— Task instructions —
Repeat word for word the stretch in the entries below that runs from the line containing "proizvode, proizvodna linija elektroničkog" through the line containing "om . Ovi roboti AMR su poput neumornog", including both of those lines.

■ ■ ■

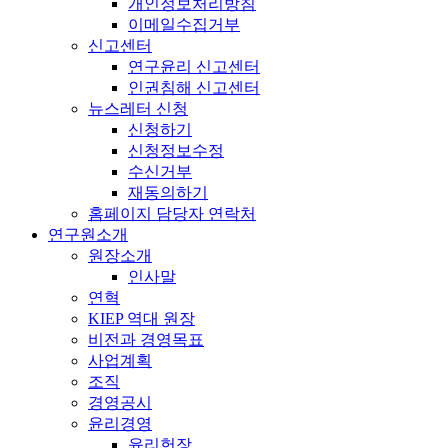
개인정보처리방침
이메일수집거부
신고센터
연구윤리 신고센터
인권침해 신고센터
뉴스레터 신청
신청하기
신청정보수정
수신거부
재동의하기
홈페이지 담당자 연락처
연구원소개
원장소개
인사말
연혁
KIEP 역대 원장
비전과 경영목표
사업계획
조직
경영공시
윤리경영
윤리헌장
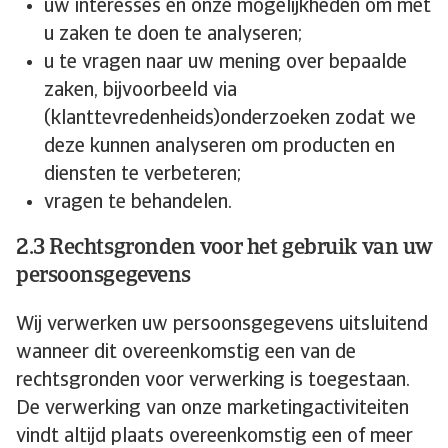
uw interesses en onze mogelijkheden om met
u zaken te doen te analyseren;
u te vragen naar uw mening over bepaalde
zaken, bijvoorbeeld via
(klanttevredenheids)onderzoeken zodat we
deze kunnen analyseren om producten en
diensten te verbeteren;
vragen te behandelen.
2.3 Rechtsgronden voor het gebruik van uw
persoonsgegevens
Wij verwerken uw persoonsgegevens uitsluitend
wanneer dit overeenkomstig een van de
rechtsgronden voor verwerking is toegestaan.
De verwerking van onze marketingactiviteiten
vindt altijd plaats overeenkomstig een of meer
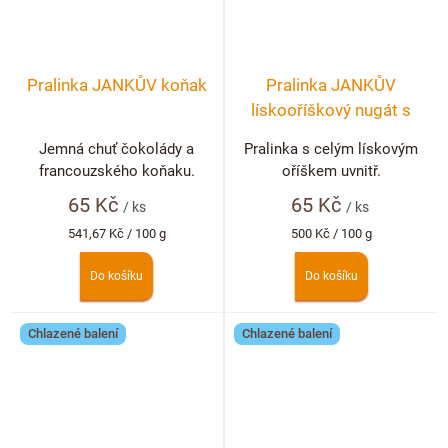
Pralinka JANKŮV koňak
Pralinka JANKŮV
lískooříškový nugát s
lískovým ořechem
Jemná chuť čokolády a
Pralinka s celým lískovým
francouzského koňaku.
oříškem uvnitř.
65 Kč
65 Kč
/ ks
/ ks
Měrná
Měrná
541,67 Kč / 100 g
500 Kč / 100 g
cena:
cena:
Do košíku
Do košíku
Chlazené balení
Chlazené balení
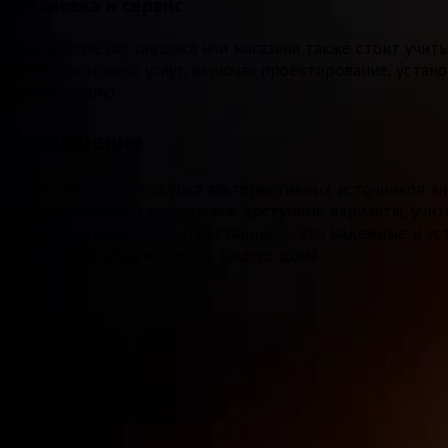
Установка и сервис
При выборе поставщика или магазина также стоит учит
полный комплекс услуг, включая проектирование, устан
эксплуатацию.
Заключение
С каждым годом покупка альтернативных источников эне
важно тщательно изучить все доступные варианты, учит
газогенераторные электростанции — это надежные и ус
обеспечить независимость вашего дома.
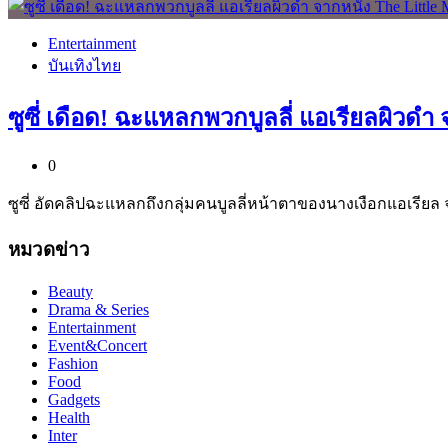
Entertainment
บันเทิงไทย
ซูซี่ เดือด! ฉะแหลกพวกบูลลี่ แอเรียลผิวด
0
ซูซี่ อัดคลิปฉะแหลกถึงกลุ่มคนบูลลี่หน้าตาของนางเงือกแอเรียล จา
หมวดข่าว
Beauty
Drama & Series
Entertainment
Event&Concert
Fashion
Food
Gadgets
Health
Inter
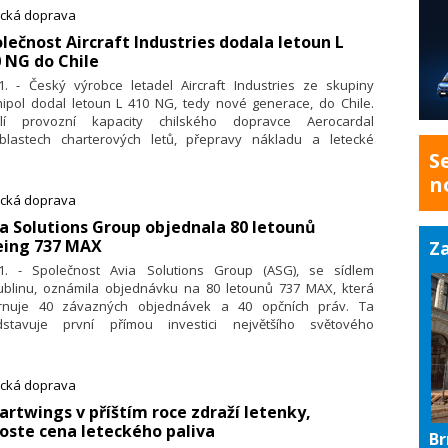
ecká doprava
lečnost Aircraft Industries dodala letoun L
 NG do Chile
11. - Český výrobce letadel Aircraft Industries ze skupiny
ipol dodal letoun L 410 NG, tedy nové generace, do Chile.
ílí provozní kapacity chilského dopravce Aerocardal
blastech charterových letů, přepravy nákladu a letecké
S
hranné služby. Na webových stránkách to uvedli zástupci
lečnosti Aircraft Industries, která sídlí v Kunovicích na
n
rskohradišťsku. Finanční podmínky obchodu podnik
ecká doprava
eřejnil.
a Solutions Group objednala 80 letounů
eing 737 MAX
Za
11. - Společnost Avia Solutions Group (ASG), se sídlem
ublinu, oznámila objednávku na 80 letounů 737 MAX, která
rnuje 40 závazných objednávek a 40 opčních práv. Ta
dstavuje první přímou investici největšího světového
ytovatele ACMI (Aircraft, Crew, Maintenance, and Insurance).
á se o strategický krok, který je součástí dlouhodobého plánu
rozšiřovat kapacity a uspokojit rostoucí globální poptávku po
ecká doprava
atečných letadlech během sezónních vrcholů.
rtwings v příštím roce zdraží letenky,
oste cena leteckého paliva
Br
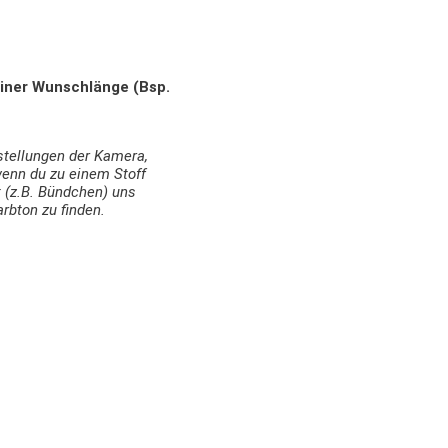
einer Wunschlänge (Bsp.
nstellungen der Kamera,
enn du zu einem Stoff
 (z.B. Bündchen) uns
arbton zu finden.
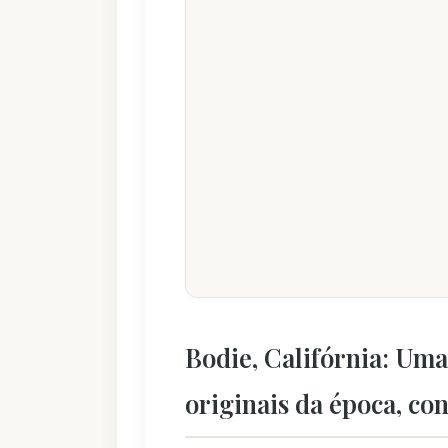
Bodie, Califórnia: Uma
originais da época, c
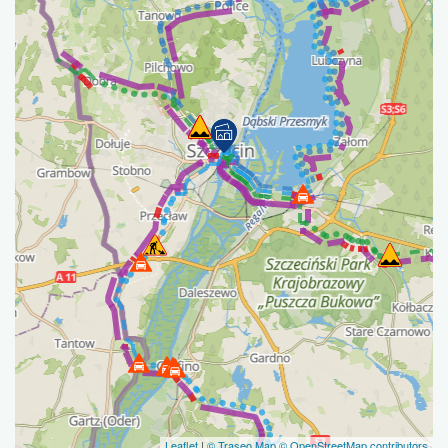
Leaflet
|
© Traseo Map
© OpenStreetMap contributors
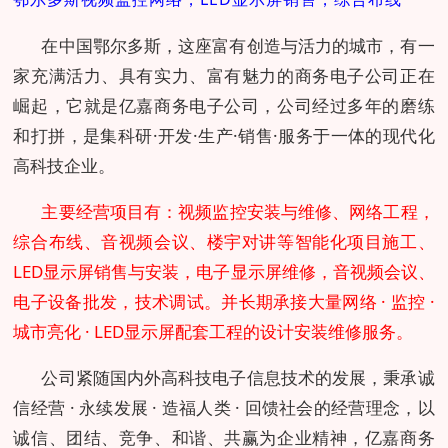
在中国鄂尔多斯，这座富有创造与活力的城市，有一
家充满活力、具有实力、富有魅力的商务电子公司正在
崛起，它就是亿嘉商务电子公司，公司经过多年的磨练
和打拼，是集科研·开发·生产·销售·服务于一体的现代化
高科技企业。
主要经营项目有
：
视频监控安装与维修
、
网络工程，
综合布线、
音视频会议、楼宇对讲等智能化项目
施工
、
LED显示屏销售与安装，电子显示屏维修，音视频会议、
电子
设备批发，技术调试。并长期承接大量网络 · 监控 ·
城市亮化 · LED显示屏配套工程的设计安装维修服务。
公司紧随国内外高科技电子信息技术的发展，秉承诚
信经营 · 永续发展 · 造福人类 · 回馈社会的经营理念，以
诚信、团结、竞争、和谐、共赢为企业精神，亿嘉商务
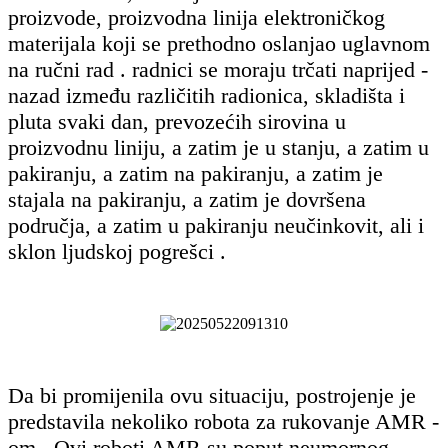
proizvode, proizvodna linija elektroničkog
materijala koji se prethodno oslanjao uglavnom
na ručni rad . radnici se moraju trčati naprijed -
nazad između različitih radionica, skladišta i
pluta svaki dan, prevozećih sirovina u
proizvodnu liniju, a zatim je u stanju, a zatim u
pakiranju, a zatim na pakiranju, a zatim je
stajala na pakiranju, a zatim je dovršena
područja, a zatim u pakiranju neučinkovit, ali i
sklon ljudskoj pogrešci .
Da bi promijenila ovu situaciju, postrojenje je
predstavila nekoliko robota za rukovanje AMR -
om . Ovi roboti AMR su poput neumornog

■ ■ ■

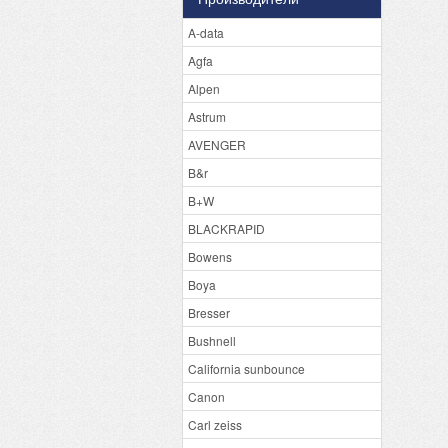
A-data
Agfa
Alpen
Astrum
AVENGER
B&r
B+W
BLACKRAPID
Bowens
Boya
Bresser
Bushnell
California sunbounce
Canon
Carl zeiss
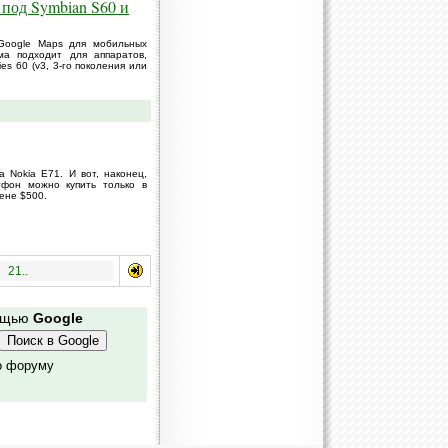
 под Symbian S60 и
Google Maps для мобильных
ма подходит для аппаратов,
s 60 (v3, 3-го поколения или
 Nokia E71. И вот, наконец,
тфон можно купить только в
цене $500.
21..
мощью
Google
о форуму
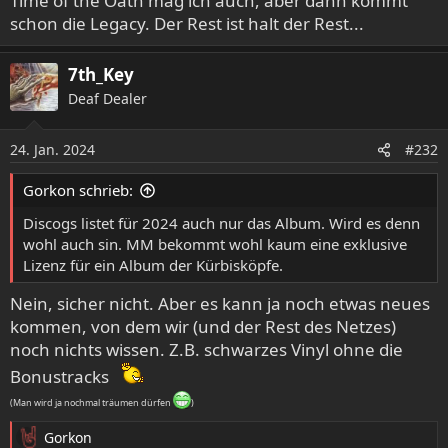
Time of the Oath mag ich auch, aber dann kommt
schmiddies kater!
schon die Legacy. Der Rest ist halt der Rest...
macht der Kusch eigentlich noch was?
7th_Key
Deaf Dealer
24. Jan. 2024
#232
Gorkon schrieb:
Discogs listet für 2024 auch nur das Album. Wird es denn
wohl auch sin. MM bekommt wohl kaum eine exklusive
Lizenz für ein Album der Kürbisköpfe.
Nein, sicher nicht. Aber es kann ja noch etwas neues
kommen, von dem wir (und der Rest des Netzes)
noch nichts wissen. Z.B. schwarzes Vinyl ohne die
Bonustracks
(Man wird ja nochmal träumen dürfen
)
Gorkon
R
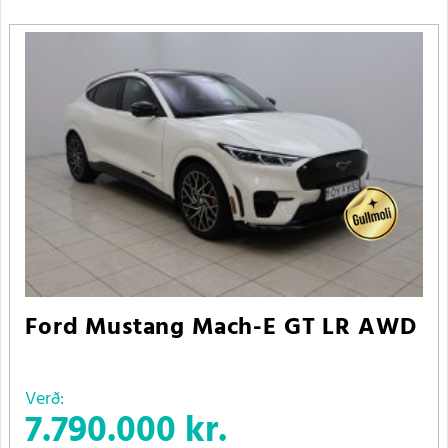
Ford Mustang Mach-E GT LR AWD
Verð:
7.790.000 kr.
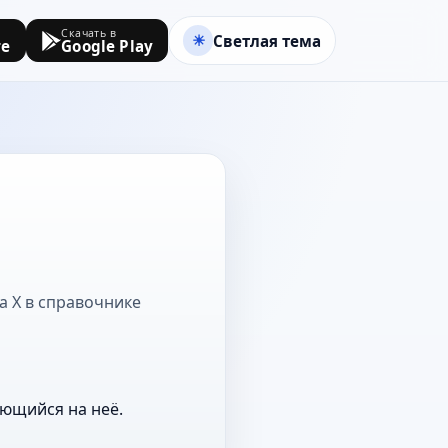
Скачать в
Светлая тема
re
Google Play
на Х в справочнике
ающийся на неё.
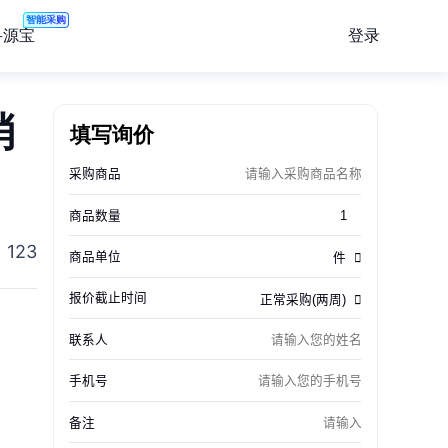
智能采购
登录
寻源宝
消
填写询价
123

■ ■ ■

— Response below —
proizvode, proizvodna linija elektroničkog
materijala koji se prethodno oslanjao uglavnom
na ručni rad . radnici se moraju trčati naprijed -
nazad između različitih radionica, skladišta i
pluta svaki dan, prevozećih sirovina u
proizvodnu liniju, a zatim je u stanju, a zatim u
pakiranju, a zatim na pakiranju, a zatim je
stajala na pakiranju, a zatim je dovršena
područja, a zatim u pakiranju neučinkovit, ali i
sklon ljudskoj pogrešci .
Da bi promijenila ovu situaciju, postrojenje je
predstavila nekoliko robota za rukovanje AMR -
om . Ovi roboti AMR su poput neumornog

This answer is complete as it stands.